■ WORK TO BE COMPLETED: Show every line of the data that includes the word "Havn".

** EXERCISE MATERIAL follows **

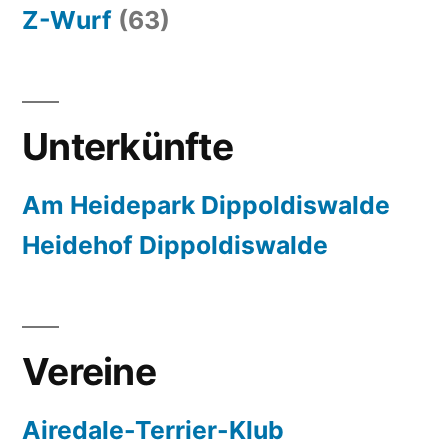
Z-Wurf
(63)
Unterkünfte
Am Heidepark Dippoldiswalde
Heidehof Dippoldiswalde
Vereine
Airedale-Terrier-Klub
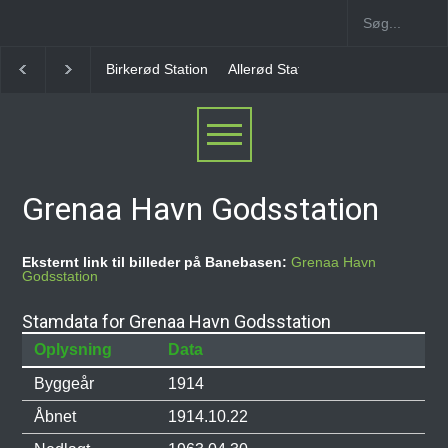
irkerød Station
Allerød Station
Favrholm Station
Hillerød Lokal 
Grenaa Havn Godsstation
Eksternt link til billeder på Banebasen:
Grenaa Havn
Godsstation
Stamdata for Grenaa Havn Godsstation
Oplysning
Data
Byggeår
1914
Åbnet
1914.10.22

** End of EXERCISE MATERIAL **

■ TASK ANSWER:
Grenaa Havn Godsstation
Grenaa Havn
Stamdata for Grenaa Havn Godsstation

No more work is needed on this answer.